Summary of the National E-Health Strategy

1. Introduction

Page last updated: 02 December 2009

1.1 Australia's Health Care System
1.2 Health System Challenges
1.3 Health Sector Response
1.4 The National Response

Australia has one of the best health systems in the world based on the health outcomes of its citizens. However, maintaining or improving the health outcomes of Australians will require a fundamental change in approach to the way health care is delivered in this country.

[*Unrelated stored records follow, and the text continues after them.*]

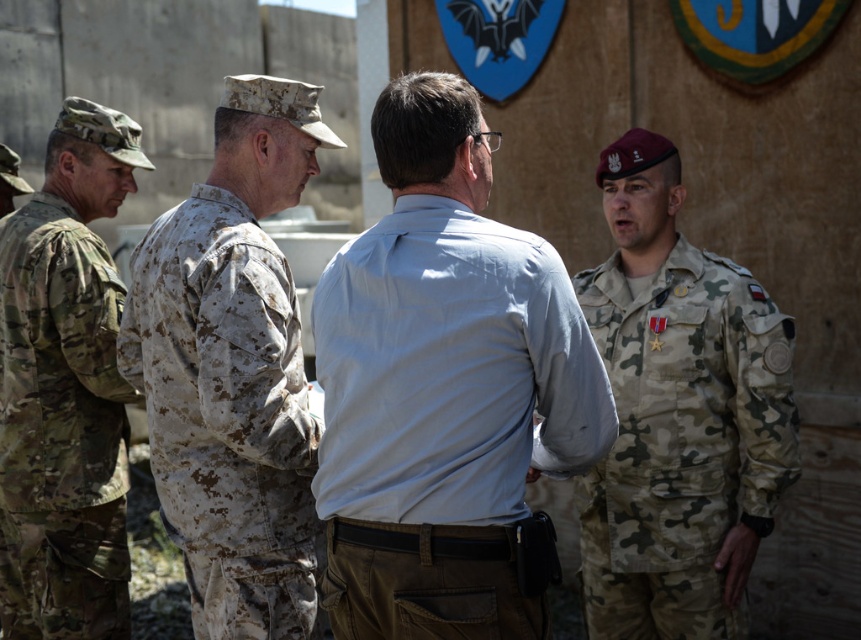
Question: Is light blue cotton shirt at center above camouflage uniform at left?

Choices:
 (A) no
 (B) yes

Answer: (B)

Question: Estimate the real-world distances between objects in this image. Which object is closer to the camouflage uniform at left?

Choices:
 (A) light blue cotton shirt at center
 (B) camouflage uniform at center

Answer: (B)

Question: Does light blue cotton shirt at center appear on the right side of camouflage uniform at left?

Choices:
 (A) no
 (B) yes

Answer: (B)

Question: Among these objects, which one is nearest to the camera?

Choices:
 (A) light blue cotton shirt at center
 (B) camouflage uniform at center
 (C) camouflage uniform at left

Answer: (A)

Question: Can you confirm if camouflage uniform at right is positioned to the left of camouflage uniform at left?

Choices:
 (A) yes
 (B) no

Answer: (B)

Question: Which object appears farthest from the camera in this image?

Choices:
 (A) light blue cotton shirt at center
 (B) camouflage uniform at right
 (C) camouflage uniform at center

Answer: (B)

The Australian health system is straining to deal with increasing cost and demand pressures and a shortage of skilled health care workers. Given this reality, we need to move to a system where every interaction between consumers and care providers achieves maximum impact on health outcomes and where scarce financial and human resources are deployed as effectively as possible. Most of all we must draw upon the latent capacity in the system represented by consumers themselves playing a more active role in the protection and management of their personal health outcomes.

This change will require a fundamental shift in the way information is accessed and shared across the health system. We have to move away from a reliance on tools such as pen, paper and human memory to an environment where consumers, care providers and health care managers can reliably and securely access and share health information in real time across geographic and health sector boundaries. The only way this can be achieved is through the implementation of world class E-Health capability.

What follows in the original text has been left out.